§ **REQUIRED ACTION**
Retype, without any change, the line that contains "9. Dóminus retríbuet" and every line that follows it to the end of the entries, and nothing else.

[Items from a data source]
== == ==
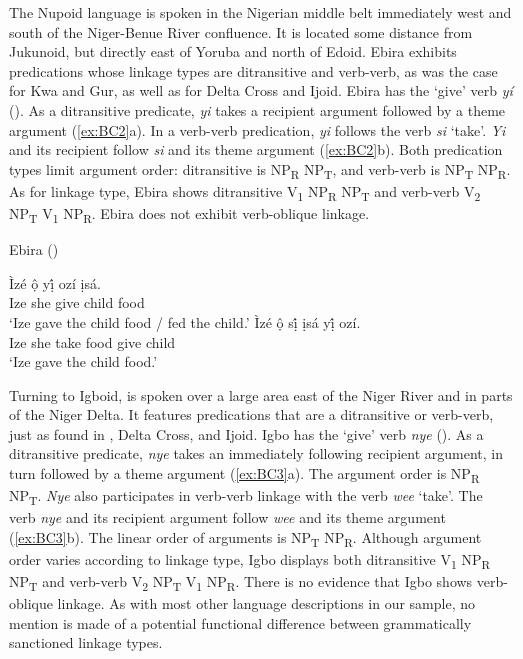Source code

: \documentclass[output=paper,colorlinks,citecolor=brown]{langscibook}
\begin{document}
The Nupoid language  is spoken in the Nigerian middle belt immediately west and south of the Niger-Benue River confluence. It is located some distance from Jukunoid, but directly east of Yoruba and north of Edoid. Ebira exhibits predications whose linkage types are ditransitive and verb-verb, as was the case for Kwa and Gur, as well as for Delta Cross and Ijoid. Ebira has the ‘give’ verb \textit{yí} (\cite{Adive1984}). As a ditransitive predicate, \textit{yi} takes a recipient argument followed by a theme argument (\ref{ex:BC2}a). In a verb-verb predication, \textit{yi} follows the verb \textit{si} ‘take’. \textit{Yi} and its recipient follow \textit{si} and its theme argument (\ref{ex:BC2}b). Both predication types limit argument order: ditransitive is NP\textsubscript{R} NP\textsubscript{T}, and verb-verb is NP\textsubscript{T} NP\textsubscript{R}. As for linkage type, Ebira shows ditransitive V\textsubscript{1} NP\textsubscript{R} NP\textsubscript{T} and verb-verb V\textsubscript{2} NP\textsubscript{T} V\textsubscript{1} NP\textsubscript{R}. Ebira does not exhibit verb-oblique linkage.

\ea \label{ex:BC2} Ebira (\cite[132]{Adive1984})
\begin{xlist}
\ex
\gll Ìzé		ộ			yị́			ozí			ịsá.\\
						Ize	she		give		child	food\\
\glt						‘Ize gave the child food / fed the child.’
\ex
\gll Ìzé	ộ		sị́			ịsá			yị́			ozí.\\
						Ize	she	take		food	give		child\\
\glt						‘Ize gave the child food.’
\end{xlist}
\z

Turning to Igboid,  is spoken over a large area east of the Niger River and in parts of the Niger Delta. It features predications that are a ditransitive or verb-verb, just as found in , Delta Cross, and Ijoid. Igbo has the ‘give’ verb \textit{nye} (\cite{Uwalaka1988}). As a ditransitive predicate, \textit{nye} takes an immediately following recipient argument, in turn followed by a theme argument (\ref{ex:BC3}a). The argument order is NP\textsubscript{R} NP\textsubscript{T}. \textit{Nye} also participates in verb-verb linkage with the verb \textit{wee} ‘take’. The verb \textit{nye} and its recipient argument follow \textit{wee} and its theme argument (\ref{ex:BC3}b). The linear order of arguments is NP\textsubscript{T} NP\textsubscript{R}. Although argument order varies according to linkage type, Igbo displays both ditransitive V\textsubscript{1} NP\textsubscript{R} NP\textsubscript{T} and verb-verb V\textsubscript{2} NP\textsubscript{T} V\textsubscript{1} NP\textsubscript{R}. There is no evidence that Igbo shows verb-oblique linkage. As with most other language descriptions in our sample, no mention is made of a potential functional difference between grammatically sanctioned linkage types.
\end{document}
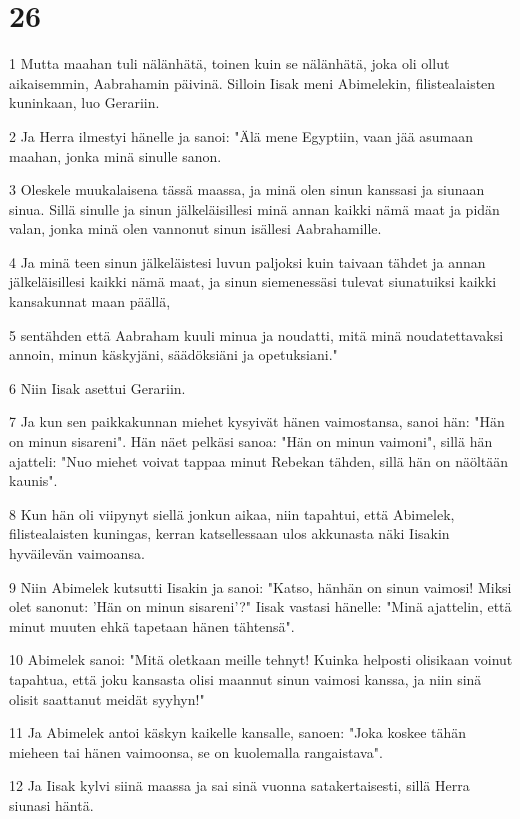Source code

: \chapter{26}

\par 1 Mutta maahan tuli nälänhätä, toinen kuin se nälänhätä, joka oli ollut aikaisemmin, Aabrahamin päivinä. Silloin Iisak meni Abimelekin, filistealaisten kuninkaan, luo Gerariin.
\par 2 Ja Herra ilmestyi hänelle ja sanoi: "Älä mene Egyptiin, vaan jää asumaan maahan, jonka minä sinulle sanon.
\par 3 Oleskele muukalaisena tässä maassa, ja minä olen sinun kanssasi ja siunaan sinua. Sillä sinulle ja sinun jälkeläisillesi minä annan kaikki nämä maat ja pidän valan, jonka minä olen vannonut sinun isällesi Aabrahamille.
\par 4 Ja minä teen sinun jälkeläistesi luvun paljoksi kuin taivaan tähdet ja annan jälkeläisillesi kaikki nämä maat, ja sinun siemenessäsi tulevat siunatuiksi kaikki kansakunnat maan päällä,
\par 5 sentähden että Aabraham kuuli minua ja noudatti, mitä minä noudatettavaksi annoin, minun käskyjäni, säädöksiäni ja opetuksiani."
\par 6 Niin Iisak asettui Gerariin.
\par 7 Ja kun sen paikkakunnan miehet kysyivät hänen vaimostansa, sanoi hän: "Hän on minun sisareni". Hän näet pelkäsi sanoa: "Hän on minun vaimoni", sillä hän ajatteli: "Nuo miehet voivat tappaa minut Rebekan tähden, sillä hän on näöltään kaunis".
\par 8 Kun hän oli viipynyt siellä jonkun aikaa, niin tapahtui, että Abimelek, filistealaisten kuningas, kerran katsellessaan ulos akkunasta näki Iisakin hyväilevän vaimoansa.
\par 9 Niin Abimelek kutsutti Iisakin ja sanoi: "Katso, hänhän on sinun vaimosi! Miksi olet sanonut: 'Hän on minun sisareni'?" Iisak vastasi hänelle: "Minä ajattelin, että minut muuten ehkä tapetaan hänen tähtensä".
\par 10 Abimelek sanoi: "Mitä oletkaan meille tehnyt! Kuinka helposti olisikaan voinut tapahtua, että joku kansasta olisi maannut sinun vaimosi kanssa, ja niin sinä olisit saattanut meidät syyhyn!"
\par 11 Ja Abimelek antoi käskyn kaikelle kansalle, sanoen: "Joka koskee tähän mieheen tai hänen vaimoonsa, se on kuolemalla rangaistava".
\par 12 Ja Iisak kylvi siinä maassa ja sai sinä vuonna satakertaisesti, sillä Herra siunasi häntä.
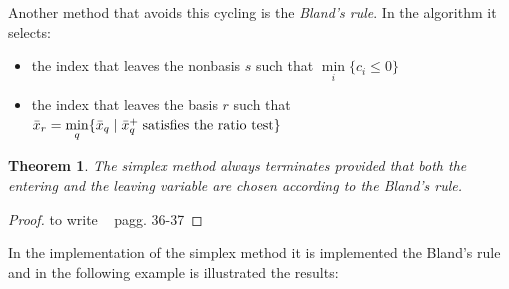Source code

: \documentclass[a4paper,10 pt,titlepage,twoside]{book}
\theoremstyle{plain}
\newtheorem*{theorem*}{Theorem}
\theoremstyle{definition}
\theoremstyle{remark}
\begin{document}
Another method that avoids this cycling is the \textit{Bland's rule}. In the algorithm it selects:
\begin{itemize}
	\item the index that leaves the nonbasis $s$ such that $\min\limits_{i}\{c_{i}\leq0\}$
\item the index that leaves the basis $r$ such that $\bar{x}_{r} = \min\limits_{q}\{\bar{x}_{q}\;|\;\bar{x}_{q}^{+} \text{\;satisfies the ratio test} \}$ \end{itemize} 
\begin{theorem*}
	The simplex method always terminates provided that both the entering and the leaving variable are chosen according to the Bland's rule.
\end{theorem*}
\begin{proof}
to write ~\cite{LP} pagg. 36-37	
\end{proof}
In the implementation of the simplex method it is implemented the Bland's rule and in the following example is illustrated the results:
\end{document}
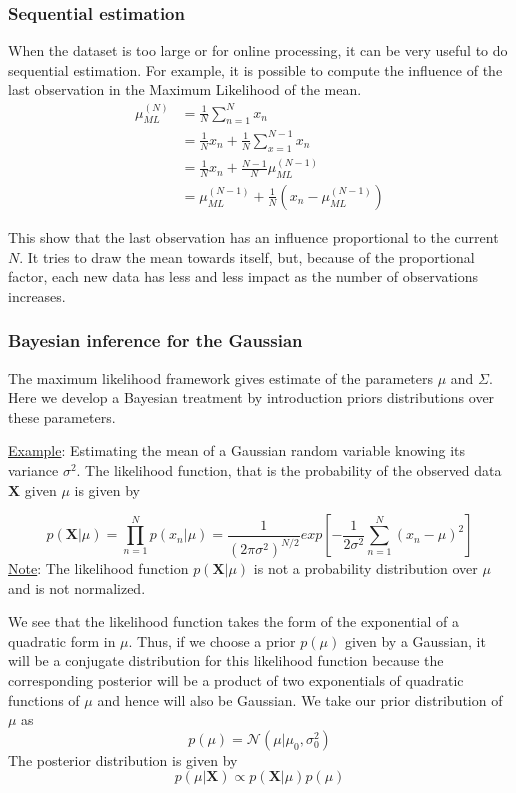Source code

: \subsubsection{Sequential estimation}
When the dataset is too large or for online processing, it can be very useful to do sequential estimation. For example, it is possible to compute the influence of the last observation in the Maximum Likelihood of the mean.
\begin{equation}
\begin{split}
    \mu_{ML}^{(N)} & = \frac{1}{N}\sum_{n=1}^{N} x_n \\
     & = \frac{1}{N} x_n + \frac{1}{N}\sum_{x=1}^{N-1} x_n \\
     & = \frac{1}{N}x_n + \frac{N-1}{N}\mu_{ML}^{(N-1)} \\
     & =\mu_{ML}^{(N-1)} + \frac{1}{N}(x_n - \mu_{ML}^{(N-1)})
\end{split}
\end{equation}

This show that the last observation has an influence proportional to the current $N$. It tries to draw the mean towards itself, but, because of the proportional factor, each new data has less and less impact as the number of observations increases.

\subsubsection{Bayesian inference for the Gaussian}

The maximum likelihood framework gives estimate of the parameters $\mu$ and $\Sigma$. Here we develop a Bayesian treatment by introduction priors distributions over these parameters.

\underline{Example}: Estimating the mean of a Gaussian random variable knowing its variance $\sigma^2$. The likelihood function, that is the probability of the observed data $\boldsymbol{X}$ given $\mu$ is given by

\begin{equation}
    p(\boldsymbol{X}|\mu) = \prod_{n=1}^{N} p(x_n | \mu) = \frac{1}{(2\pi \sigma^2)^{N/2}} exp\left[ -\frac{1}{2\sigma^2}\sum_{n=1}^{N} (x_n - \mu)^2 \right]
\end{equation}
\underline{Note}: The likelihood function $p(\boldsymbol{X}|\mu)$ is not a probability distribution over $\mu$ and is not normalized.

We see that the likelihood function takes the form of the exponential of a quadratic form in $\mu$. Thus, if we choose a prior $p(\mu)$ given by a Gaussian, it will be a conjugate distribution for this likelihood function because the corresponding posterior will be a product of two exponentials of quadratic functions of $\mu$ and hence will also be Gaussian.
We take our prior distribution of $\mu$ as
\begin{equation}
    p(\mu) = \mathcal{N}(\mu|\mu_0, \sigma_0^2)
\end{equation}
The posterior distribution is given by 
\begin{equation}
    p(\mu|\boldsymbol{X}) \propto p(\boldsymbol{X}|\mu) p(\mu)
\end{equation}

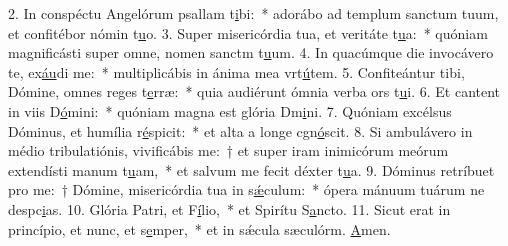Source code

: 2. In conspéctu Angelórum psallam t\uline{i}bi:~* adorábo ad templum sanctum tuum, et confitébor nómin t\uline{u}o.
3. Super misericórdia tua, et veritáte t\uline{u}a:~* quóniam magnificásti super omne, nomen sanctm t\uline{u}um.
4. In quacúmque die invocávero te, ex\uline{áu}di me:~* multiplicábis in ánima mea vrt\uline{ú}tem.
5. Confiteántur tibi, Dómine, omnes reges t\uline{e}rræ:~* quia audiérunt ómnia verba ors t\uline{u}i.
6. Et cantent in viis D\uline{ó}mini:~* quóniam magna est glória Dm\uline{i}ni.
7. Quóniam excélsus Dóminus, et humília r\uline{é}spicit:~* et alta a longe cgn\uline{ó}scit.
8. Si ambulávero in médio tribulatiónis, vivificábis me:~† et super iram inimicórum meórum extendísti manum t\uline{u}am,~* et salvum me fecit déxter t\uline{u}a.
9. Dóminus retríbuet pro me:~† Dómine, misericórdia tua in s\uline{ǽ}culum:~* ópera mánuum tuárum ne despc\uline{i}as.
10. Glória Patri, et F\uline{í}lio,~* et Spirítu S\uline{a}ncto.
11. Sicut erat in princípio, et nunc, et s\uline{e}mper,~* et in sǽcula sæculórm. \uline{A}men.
== == ==
§ **RESULT OF THIS EXERCISE**
9. Dóminus retríbuet pro me:~† Dómine, misericórdia tua in s\uline{ǽ}culum:~* ópera mánuum tuárum ne despc\uline{i}as.
10. Glória Patri, et F\uline{í}lio,~* et Spirítu S\uline{a}ncto.
11. Sicut erat in princípio, et nunc, et s\uline{e}mper,~* et in sǽcula sæculórm. \uline{A}men.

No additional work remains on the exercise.